• **TEKST DO PRZECZYTANIA**

_ _ _ _ _ _ _

Poczucie winy

Czyli rozmowy na temat planowania rodziny, czystości w małżeństwie, ile powinniśmy mieć dzieci, czy powinniśmy je karać.
Awatar użytkownika
CiekawaXO
Mistrz komentowania
Mistrz komentowania
Posty: 5931
Rejestracja: 12 mar 2023
Has thanked: 843 times
Been thanked: 688 times

Re: Poczucie winy

Post autor: CiekawaXO » 2023-06-01, 16:22

Lepiej powiedzieć. Dlaczego? Bo narzeczony ma prawo wiedzieć, że w okresie narzeczeńśtwa go zdradziłaś, i musi sam zadecydować, czy dalej cię chce.
Jesli kiedyś się dowie, i wystapi o unieważnienie małżeństwa, dostanie je.
To małżeństwo nie będzie ważne w oczach Boga, bo zostało zbudowane na kłamstwie i zatajeniu, a nawet podstępie. To jest rzecz ważna, jak np. choroba psychiczna. Druga połowa musi wiedzieć o rzeczach ważnych.
Pozatym: zjedzą cię wyrzuty, i możliwe że go nie kochasz, skoro poszłaś na lewo.
Będę się modliła, co najwyżej o to, aby się dowiedział i mógł zdecydować. Biedny chłop że go próbujesz wmanewrować w hajtanie się, którego być może by nie chciał, jeśliby wiedział.
Nieźle kombinujesz aby tylko ślubik był. Dla mnie-manipulacja level hard.

_ _ _ _ _ _ _

• **FRAGMENTY DANYCH**

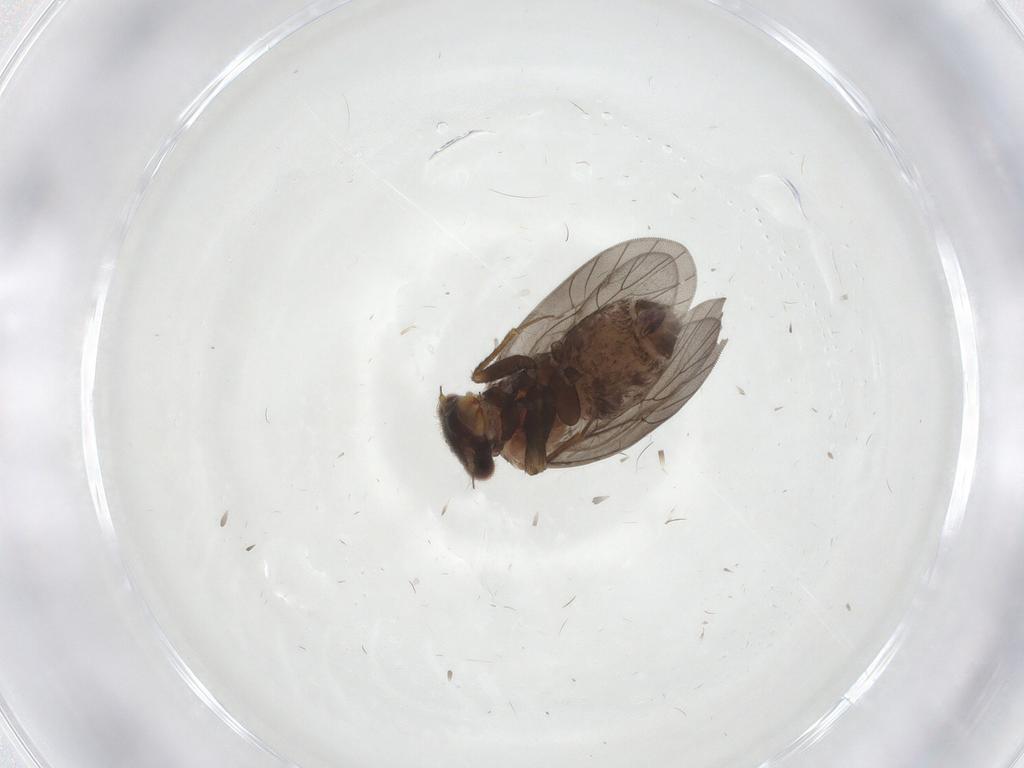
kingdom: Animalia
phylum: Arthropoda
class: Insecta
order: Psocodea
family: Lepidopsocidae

_ _ _ _ _ _ _

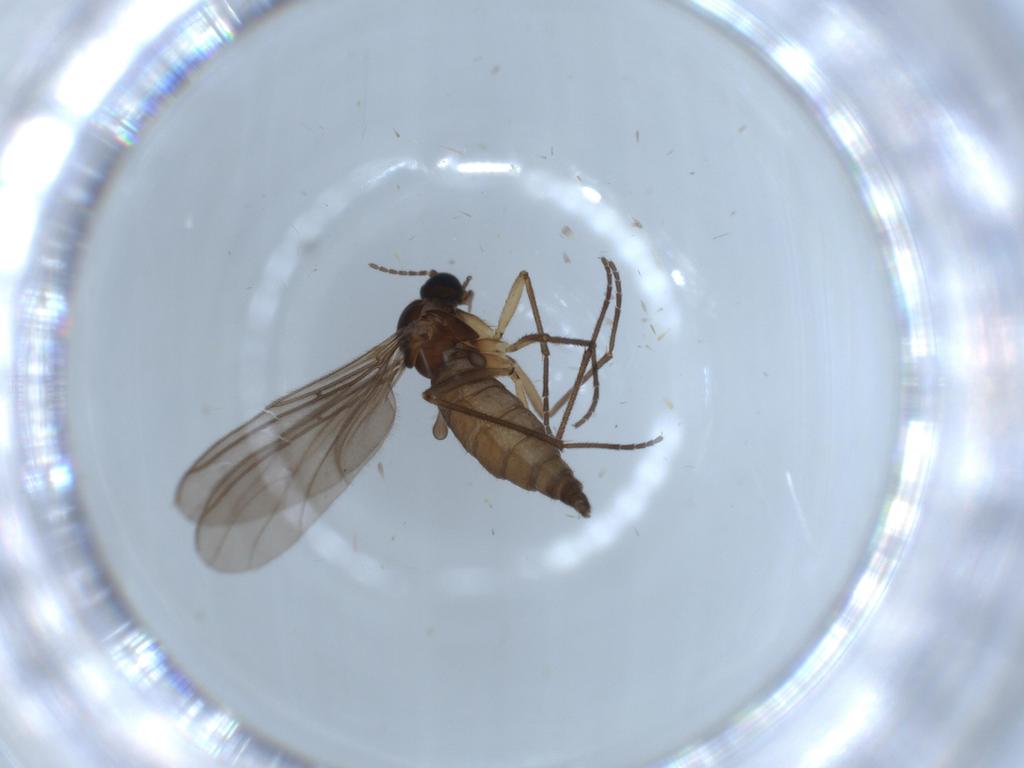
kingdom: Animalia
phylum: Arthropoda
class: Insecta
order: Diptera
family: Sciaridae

_ _ _ _ _ _ _

• **KRÓTKIE ZADANIE A**
Podaj dokładnie fragment wpisu o poczuciu winy. Zacznij od słów „To małżeństwo nie”, a skończ na słowach „mnie-manipulacja level hard.”.
• **KRÓTKIE ZADANIE B**
Oceń, czy poniższe stwierdzenia zgadzają się z wpisem o poczuciu winy. Przy każdym odpowiedz „tak” lub „nie” i przytocz dokładnie rozstrzygające słowa wpisu.
(i) Osoba pisząca uważa, że lepiej powiedzieć o zdradzie.
(ii) Według wpisu narzeczony nie otrzyma unieważnienia małżeństwa, jeśli się dowie i o nie wystąpi.
(iii) Osoba pisząca zapowiada, że będzie się modlić.

• **WYNIK KOŃCOWY A**
To małżeństwo nie będzie ważne w oczach Boga, bo zostało zbudowane na kłamstwie i zatajeniu, a nawet podstępie. To jest rzecz ważna, jak np. choroba psychiczna. Druga połowa musi wiedzieć o rzeczach ważnych.
Pozatym: zjedzą cię wyrzuty, i możliwe że go nie kochasz, skoro poszłaś na lewo.
Będę się modliła, co najwyżej o to, aby się dowiedział i mógł zdecydować. Biedny chłop że go próbujesz wmanewrować w hajtanie się, którego być może by nie chciał, jeśliby wiedział.
Nieźle kombinujesz aby tylko ślubik był. Dla mnie-manipulacja level hard.

• **WYNIK KOŃCOWY B**
(i) Tak: „Lepiej powiedzieć.”
(ii) Nie: „Jesli kiedyś się dowie, i wystapi o unieważnienie małżeństwa, dostanie je.”
(iii) Tak: „Będę się modliła, co najwyżej o to, aby się dowiedział i mógł zdecydować.”